Dataset records
○ ○ ○ ○ ○ ○ ○

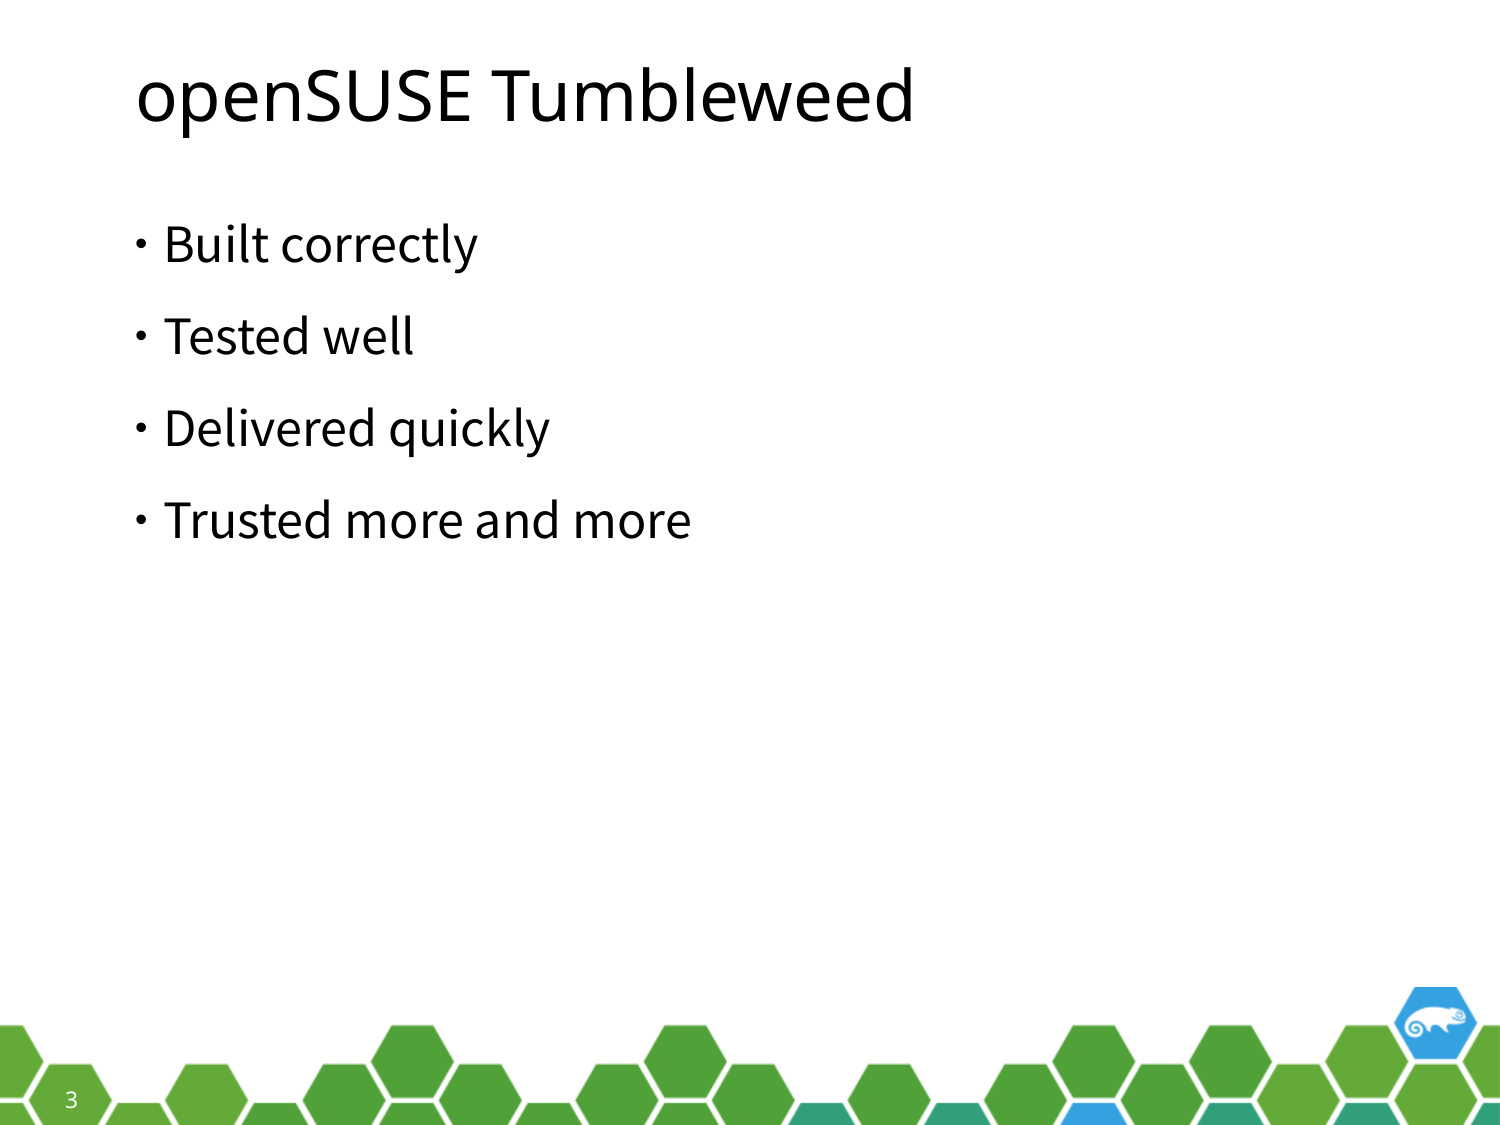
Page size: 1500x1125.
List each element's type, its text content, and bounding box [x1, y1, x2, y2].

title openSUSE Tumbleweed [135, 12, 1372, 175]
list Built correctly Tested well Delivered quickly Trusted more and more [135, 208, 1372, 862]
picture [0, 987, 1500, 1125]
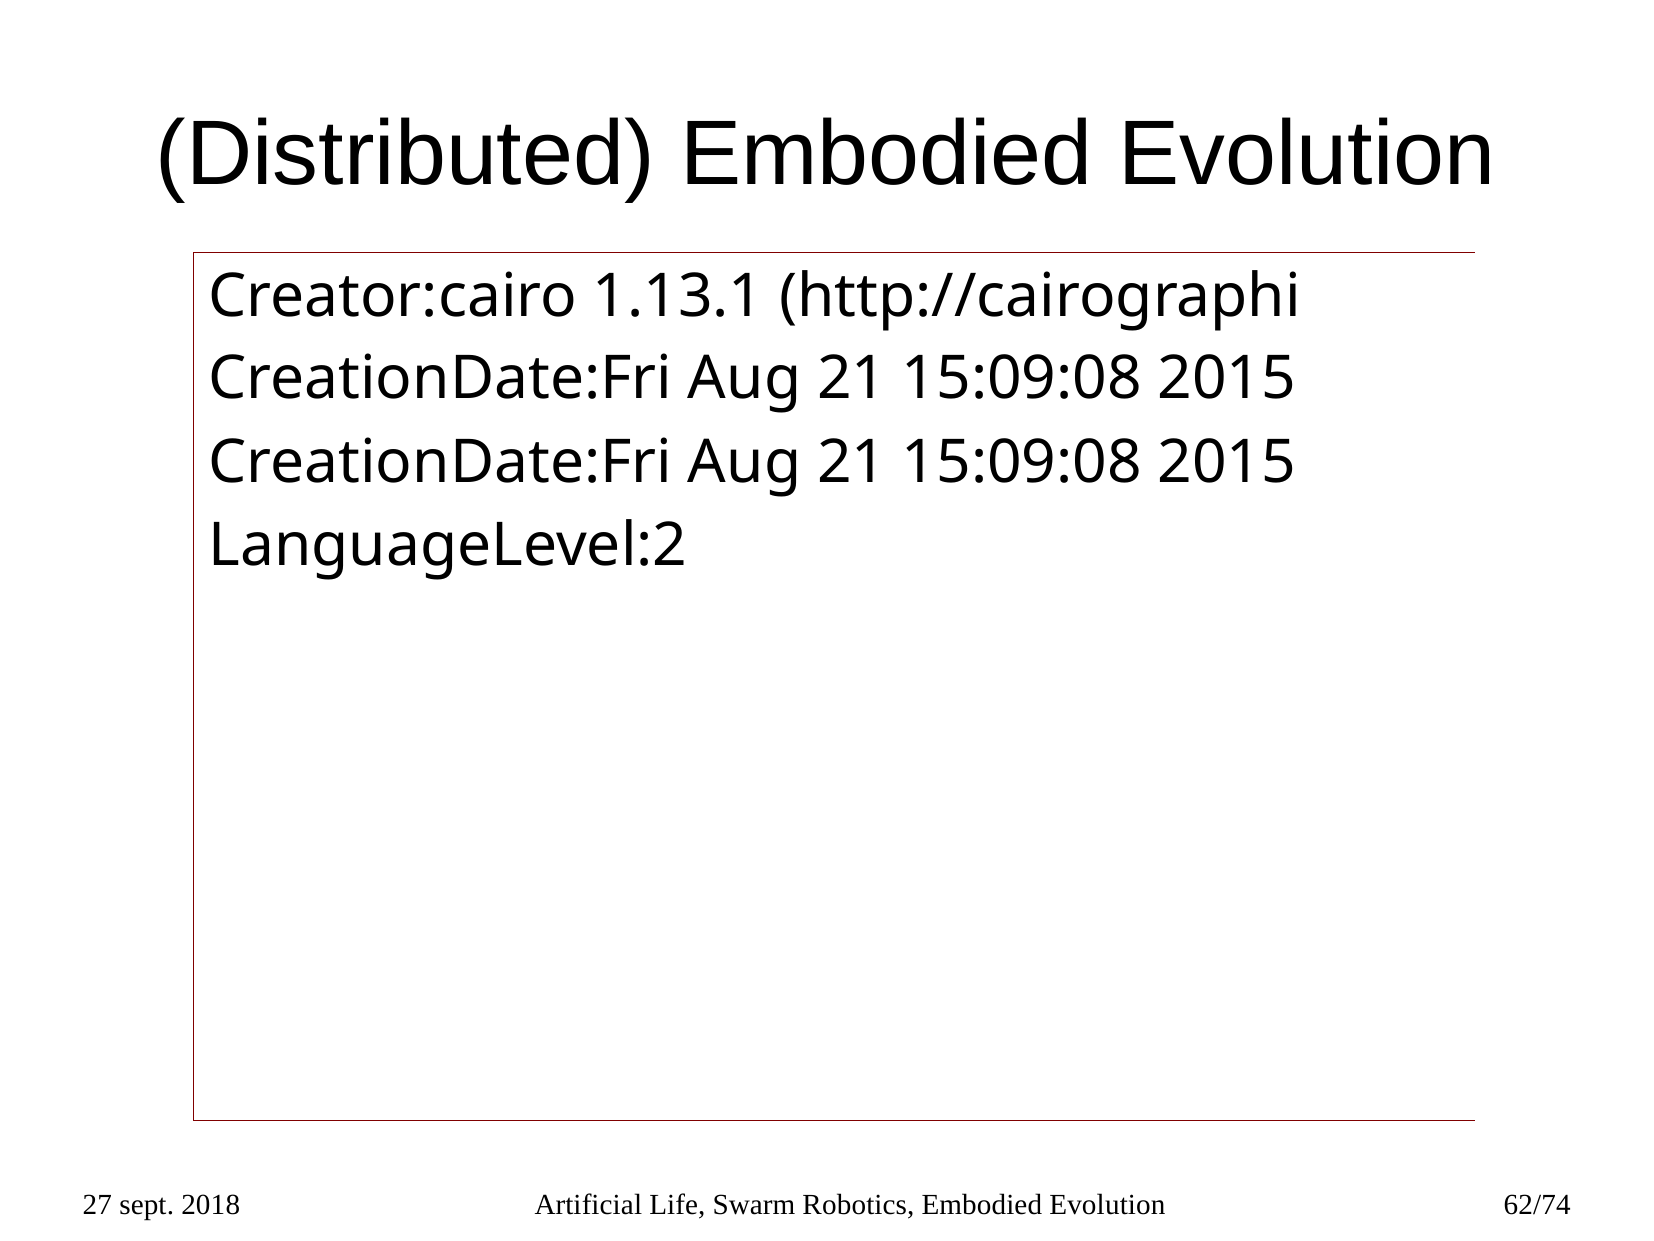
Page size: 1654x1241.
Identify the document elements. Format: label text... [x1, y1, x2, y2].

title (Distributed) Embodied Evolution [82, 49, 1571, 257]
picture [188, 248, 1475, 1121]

○ ○ ○ ○ ○ ○ ○

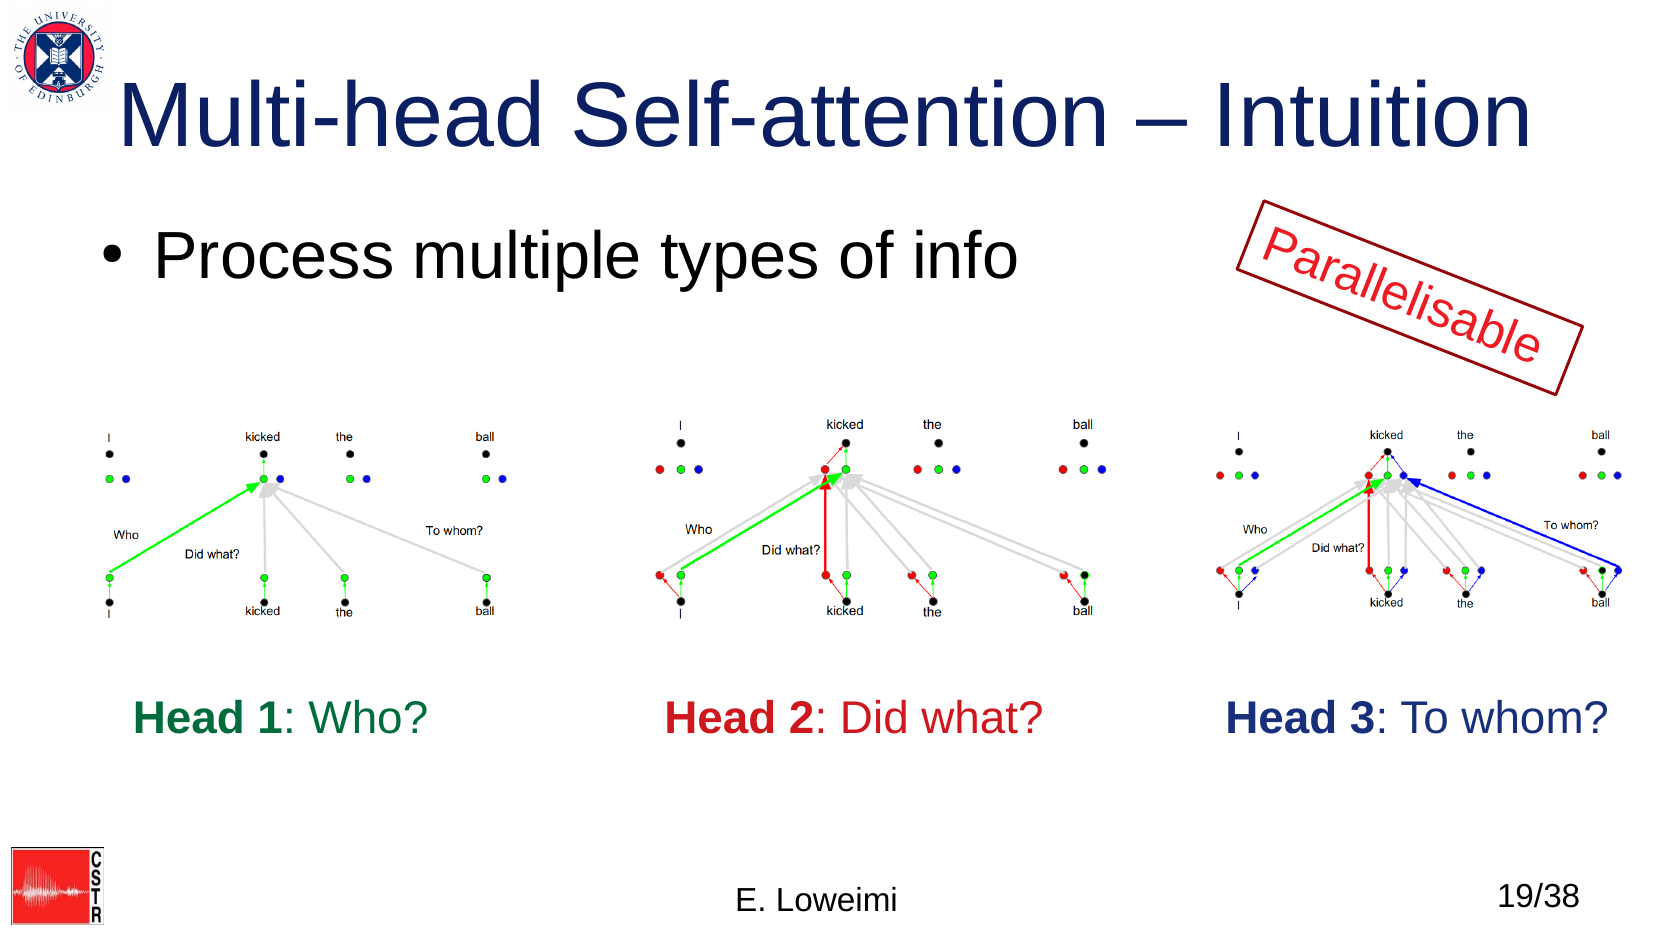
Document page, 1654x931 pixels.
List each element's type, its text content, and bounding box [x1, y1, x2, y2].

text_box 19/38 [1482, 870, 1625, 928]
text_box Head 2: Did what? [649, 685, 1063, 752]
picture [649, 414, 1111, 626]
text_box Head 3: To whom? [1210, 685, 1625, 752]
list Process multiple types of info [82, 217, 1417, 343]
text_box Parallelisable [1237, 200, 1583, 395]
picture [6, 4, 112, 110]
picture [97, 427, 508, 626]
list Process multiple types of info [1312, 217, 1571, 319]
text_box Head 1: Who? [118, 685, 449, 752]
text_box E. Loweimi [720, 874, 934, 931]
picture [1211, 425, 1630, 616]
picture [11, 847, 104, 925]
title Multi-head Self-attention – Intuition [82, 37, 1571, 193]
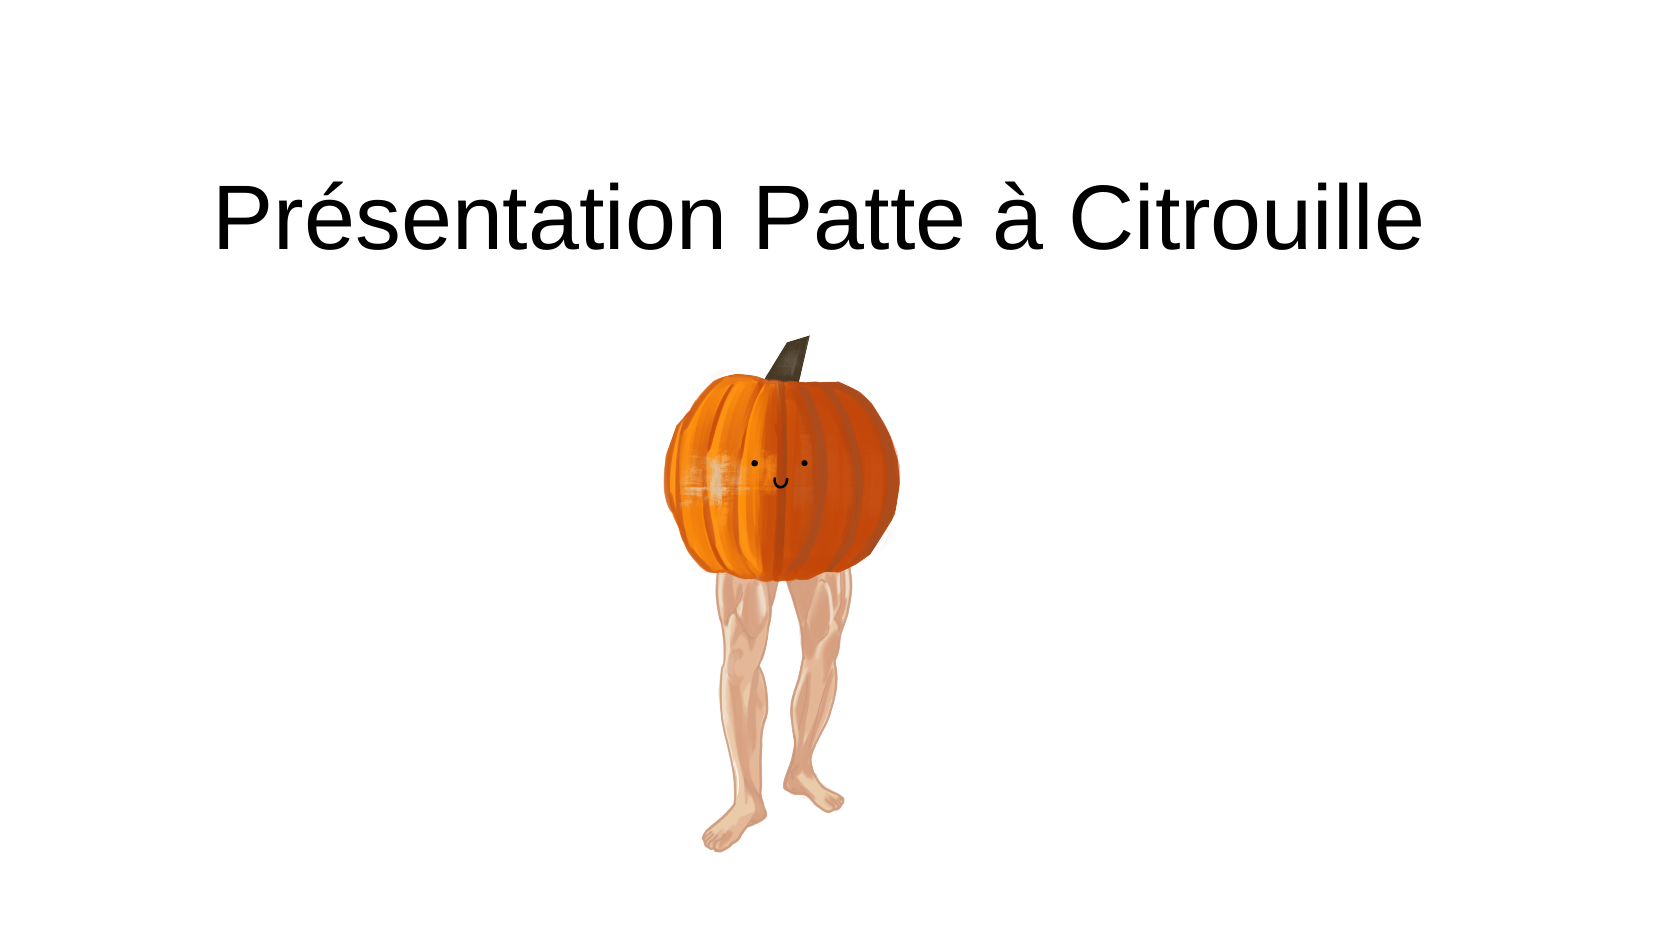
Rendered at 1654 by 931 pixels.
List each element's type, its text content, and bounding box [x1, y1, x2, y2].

○ ○ ○ ○ ○ ○ ○

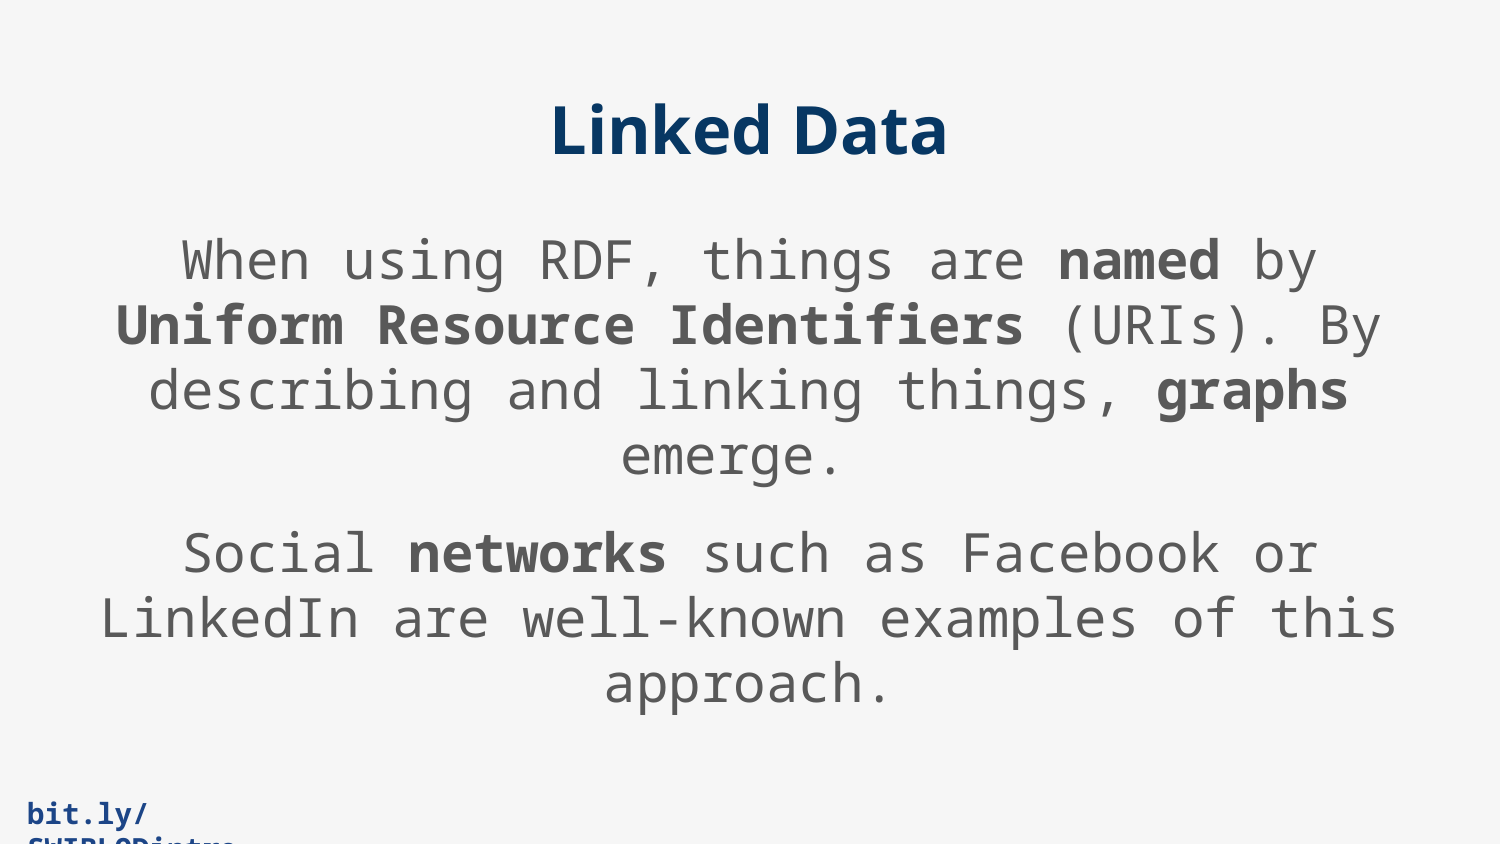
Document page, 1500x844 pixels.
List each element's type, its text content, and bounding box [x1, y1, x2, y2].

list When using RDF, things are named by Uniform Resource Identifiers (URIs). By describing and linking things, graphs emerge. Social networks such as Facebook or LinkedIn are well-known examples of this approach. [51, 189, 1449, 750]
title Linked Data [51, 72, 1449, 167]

○ ○ ○ ○ ○ ○ ○

What is expected
Pick out each line in the rows above that contains the string "size", and copy those lines. Case counts.

Output for this task
Page size: 1500x1125.
Page size: 1654x1241.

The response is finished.